▶ Your instructions:
Repeat the data as given. Images do not go in the copy.

▶ Source information:

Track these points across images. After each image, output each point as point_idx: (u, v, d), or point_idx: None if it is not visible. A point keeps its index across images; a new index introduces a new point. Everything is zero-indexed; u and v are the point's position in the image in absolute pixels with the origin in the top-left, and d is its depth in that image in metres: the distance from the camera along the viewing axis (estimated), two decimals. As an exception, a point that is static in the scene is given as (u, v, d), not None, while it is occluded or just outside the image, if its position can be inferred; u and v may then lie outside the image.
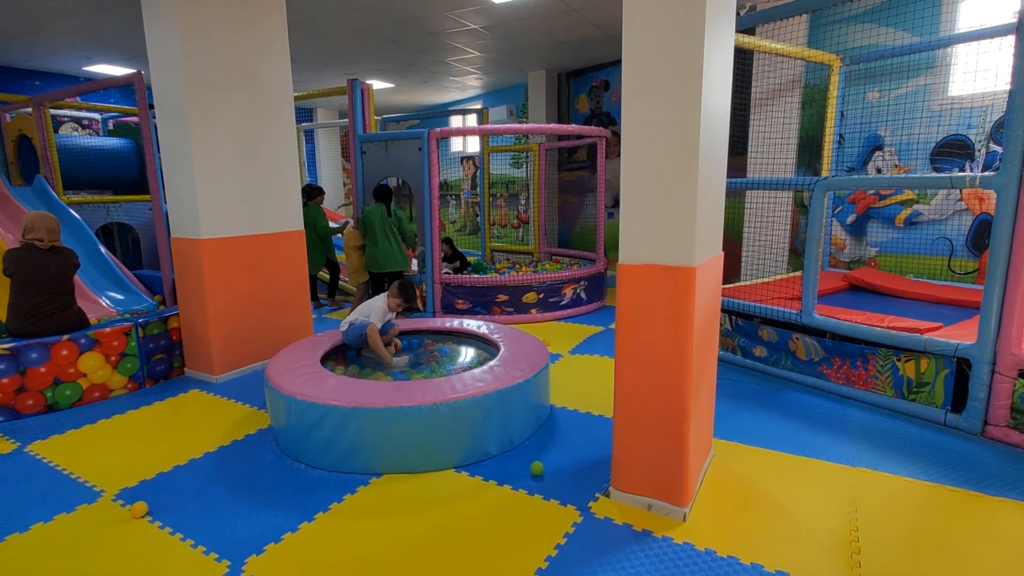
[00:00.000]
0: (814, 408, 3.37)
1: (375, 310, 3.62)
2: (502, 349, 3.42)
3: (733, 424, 3.13)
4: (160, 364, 4.09)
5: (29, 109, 6.02)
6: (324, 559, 2.09)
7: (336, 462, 2.72)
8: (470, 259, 7.21)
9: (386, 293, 3.71)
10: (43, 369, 3.49)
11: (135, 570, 2.06)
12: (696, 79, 2.02)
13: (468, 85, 9.26)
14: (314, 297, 6.40)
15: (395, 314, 3.76)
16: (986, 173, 2.89)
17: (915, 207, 4.73)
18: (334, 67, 7.75)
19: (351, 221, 6.61)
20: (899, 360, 3.26)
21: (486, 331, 3.85)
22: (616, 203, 7.88)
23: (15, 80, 7.37)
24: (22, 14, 5.34)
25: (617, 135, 7.71)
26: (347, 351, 3.77)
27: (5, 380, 3.38)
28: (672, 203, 2.14)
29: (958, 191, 4.48)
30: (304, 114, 10.98)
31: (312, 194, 6.18)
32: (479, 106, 9.66)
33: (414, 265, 6.12)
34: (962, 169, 4.45)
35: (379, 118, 8.11)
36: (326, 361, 3.46)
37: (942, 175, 3.08)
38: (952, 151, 4.49)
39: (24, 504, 2.49)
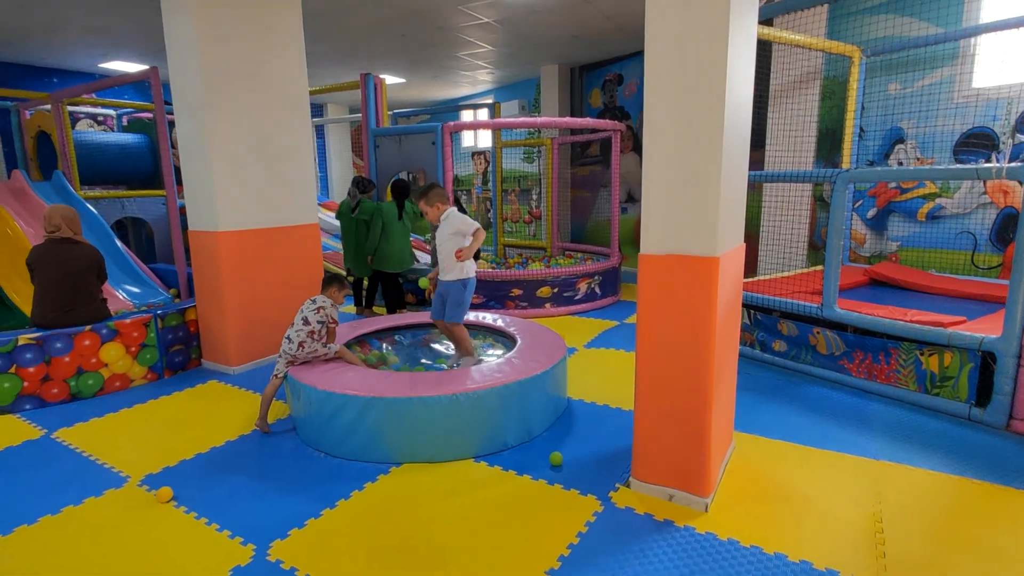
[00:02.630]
0: (835, 402, 3.33)
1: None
2: (519, 341, 3.42)
3: (753, 417, 3.11)
4: (178, 355, 4.13)
5: (48, 106, 6.10)
6: (347, 544, 2.11)
7: (356, 451, 2.73)
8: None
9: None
10: (67, 359, 3.54)
11: (164, 552, 2.09)
12: (720, 66, 2.00)
13: (480, 80, 9.25)
14: (368, 304, 5.74)
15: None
16: (1012, 164, 2.84)
17: (938, 201, 4.66)
18: (345, 62, 7.77)
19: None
20: (922, 354, 3.22)
21: (502, 324, 3.85)
22: (630, 198, 7.86)
23: (34, 78, 7.46)
24: (42, 13, 5.41)
25: (631, 129, 7.67)
26: (371, 340, 3.82)
27: (31, 369, 3.44)
28: (695, 191, 2.12)
29: (982, 184, 4.41)
30: (314, 110, 11.03)
31: (367, 187, 5.47)
32: (491, 101, 9.66)
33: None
34: (987, 161, 4.37)
35: (390, 113, 8.12)
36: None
37: (967, 167, 3.05)
38: (976, 143, 4.42)
39: (54, 488, 2.54)
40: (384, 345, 3.93)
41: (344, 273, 5.83)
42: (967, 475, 2.51)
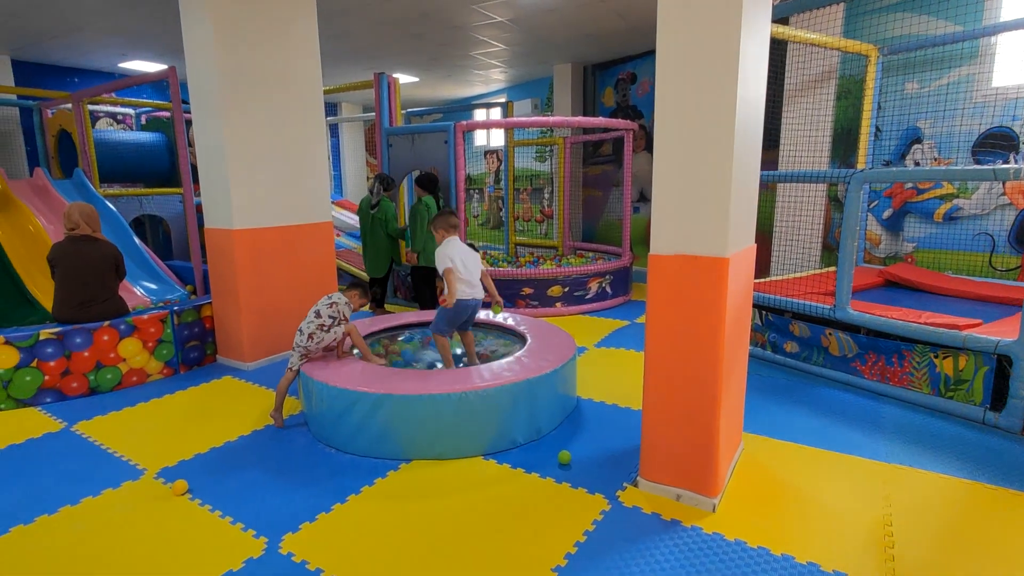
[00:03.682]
0: (847, 404, 3.31)
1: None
2: (529, 340, 3.44)
3: (763, 419, 3.10)
4: (194, 351, 4.20)
5: (69, 105, 6.23)
6: (357, 538, 2.14)
7: (367, 447, 2.77)
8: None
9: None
10: (86, 353, 3.62)
11: (180, 543, 2.14)
12: (732, 64, 2.00)
13: (492, 79, 9.27)
14: (380, 303, 5.74)
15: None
16: (1032, 164, 2.80)
17: (955, 202, 4.60)
18: (359, 61, 7.83)
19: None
20: (936, 357, 3.18)
21: (512, 323, 3.87)
22: (642, 198, 7.83)
23: (56, 77, 7.61)
24: (64, 14, 5.52)
25: (644, 128, 7.64)
26: (399, 337, 3.95)
27: (52, 363, 3.52)
28: (705, 192, 2.12)
29: (1001, 185, 4.35)
30: (329, 109, 11.11)
31: (389, 185, 5.41)
32: (503, 100, 9.67)
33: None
34: (1006, 162, 4.30)
35: (404, 112, 8.15)
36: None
37: (984, 167, 3.00)
38: (995, 144, 4.35)
39: (73, 479, 2.60)
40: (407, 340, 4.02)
41: (368, 282, 5.74)
42: (980, 480, 2.48)
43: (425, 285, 5.29)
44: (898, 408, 3.25)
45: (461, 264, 3.22)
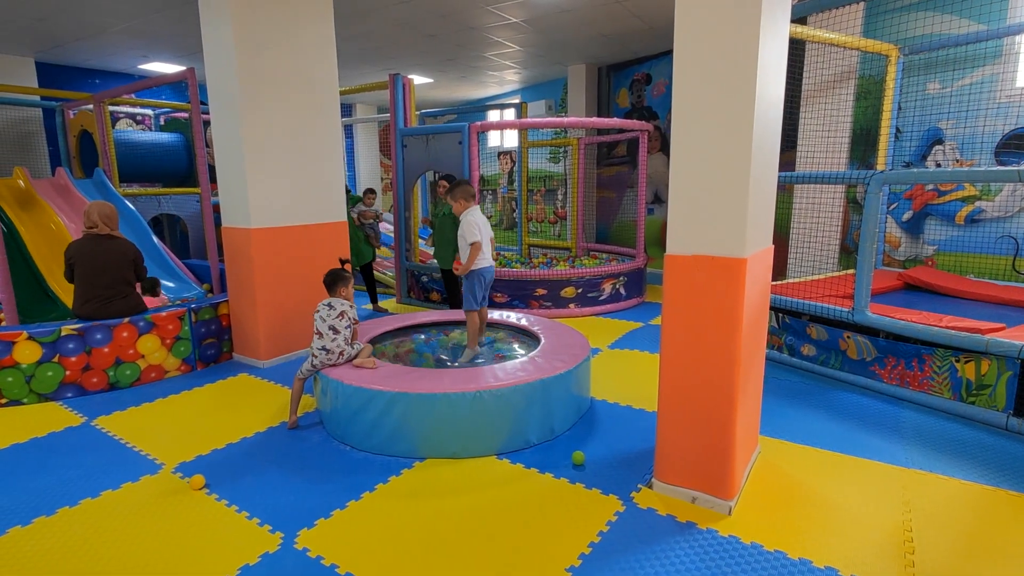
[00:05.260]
0: (865, 408, 3.26)
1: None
2: (543, 341, 3.43)
3: (780, 422, 3.07)
4: (211, 348, 4.25)
5: (90, 106, 6.34)
6: (371, 535, 2.15)
7: (381, 445, 2.78)
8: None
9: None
10: (106, 349, 3.68)
11: (198, 537, 2.16)
12: (751, 64, 1.98)
13: (507, 80, 9.28)
14: (374, 300, 5.97)
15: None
16: (1059, 165, 2.74)
17: (977, 204, 4.51)
18: (374, 62, 7.88)
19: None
20: (958, 361, 3.13)
21: (526, 323, 3.87)
22: (656, 199, 7.79)
23: (78, 79, 7.74)
24: (87, 17, 5.62)
25: (659, 129, 7.61)
26: (408, 337, 3.97)
27: (73, 358, 3.59)
28: (723, 192, 2.10)
29: (1024, 187, 4.26)
30: (343, 109, 11.19)
31: None
32: (517, 100, 9.67)
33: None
34: (1029, 163, 4.23)
35: (418, 112, 8.18)
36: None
37: (1008, 168, 2.94)
38: (1019, 145, 4.27)
39: (93, 473, 2.65)
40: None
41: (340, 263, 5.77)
42: (1003, 486, 2.43)
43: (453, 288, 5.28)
44: (918, 413, 3.20)
45: (481, 234, 3.57)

▶ Task response:
Track these points across images. After each image, output each point as point_idx: (u, v, d), or point_idx: None if it is not visible. A point keeps its index across images; a new index introduces a new point. Everything is zero-indexed; u and v are the point's position in the image in absolute pixels with the origin in the top-left, and d is its depth in that image in metres: the distance from the camera along the viewing axis (estimated), two decimals. As an exception, a point that is static in the scene is given as (u, v, d), not None, while it is occluded or just outside the image, if its position can be inferred; u and v may then lie outside the image.
[00:00.000]
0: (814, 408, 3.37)
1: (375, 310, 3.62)
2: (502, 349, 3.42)
3: (733, 424, 3.13)
4: (160, 364, 4.09)
5: (29, 109, 6.02)
6: (324, 559, 2.09)
7: (336, 462, 2.72)
8: (470, 259, 7.21)
9: (386, 293, 3.71)
10: (43, 369, 3.49)
11: (135, 570, 2.06)
12: (696, 79, 2.02)
13: (468, 85, 9.26)
14: (314, 297, 6.40)
15: (395, 314, 3.76)
16: (986, 173, 2.89)
17: (915, 207, 4.73)
18: (334, 67, 7.75)
19: (351, 221, 6.61)
20: (899, 360, 3.26)
21: (486, 331, 3.85)
22: (616, 203, 7.88)
23: (15, 80, 7.37)
24: (22, 14, 5.34)
25: (617, 135, 7.71)
26: (347, 351, 3.77)
27: (5, 380, 3.38)
28: (672, 203, 2.14)
29: (958, 191, 4.48)
30: (304, 114, 10.98)
31: (312, 194, 6.18)
32: (479, 106, 9.66)
33: (414, 265, 6.12)
34: (962, 169, 4.45)
35: (379, 118, 8.11)
36: (326, 361, 3.46)
37: (942, 175, 3.08)
38: (952, 151, 4.49)
39: (24, 504, 2.49)
[00:02.630]
0: (835, 402, 3.33)
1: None
2: (519, 341, 3.42)
3: (753, 417, 3.11)
4: (178, 355, 4.13)
5: (48, 106, 6.10)
6: (347, 544, 2.11)
7: (356, 451, 2.73)
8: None
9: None
10: (67, 359, 3.54)
11: (164, 552, 2.09)
12: (720, 66, 2.00)
13: (480, 80, 9.25)
14: (368, 304, 5.74)
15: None
16: (1012, 164, 2.84)
17: (938, 201, 4.66)
18: (345, 62, 7.77)
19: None
20: (922, 354, 3.22)
21: (502, 324, 3.85)
22: (630, 198, 7.86)
23: (34, 78, 7.46)
24: (42, 13, 5.41)
25: (631, 129, 7.67)
26: (371, 340, 3.82)
27: (31, 369, 3.44)
28: (695, 191, 2.12)
29: (982, 184, 4.41)
30: (314, 110, 11.03)
31: (367, 187, 5.47)
32: (491, 101, 9.66)
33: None
34: (987, 161, 4.37)
35: (390, 113, 8.12)
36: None
37: (967, 167, 3.05)
38: (976, 143, 4.42)
39: (54, 488, 2.54)
40: (384, 345, 3.93)
41: (344, 273, 5.83)
42: (967, 475, 2.51)
[00:03.682]
0: (847, 404, 3.31)
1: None
2: (529, 340, 3.44)
3: (763, 419, 3.10)
4: (194, 351, 4.20)
5: (69, 105, 6.23)
6: (357, 538, 2.14)
7: (367, 447, 2.77)
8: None
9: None
10: (86, 353, 3.62)
11: (180, 543, 2.14)
12: (732, 64, 2.00)
13: (492, 79, 9.27)
14: (380, 303, 5.74)
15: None
16: (1032, 164, 2.80)
17: (955, 202, 4.60)
18: (359, 61, 7.83)
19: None
20: (936, 357, 3.18)
21: (512, 323, 3.87)
22: (642, 198, 7.83)
23: (56, 77, 7.61)
24: (64, 14, 5.52)
25: (644, 128, 7.64)
26: (399, 337, 3.95)
27: (52, 363, 3.52)
28: (705, 192, 2.12)
29: (1001, 185, 4.35)
30: (329, 109, 11.11)
31: (389, 185, 5.41)
32: (503, 100, 9.67)
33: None
34: (1006, 162, 4.30)
35: (404, 112, 8.15)
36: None
37: (984, 167, 3.00)
38: (995, 144, 4.35)
39: (73, 479, 2.60)
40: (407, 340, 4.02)
41: (368, 282, 5.74)
42: (980, 480, 2.48)
43: (425, 285, 5.29)
44: (898, 408, 3.25)
45: (461, 264, 3.22)
[00:05.260]
0: (865, 408, 3.26)
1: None
2: (543, 341, 3.43)
3: (780, 422, 3.07)
4: (211, 348, 4.25)
5: (90, 106, 6.34)
6: (371, 535, 2.15)
7: (381, 445, 2.78)
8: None
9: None
10: (106, 349, 3.68)
11: (198, 537, 2.16)
12: (751, 64, 1.98)
13: (507, 80, 9.28)
14: (374, 300, 5.97)
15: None
16: (1059, 165, 2.74)
17: (977, 204, 4.51)
18: (374, 62, 7.88)
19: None
20: (958, 361, 3.13)
21: (526, 323, 3.87)
22: (656, 199, 7.79)
23: (78, 79, 7.74)
24: (87, 17, 5.62)
25: (659, 129, 7.61)
26: (408, 337, 3.97)
27: (73, 358, 3.59)
28: (723, 192, 2.10)
29: (1024, 187, 4.26)
30: (343, 109, 11.19)
31: None
32: (517, 100, 9.67)
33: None
34: (1029, 163, 4.23)
35: (418, 112, 8.18)
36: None
37: (1008, 168, 2.94)
38: (1019, 145, 4.27)
39: (93, 473, 2.65)
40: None
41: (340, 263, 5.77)
42: (1003, 486, 2.43)
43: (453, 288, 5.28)
44: (918, 413, 3.20)
45: (481, 234, 3.57)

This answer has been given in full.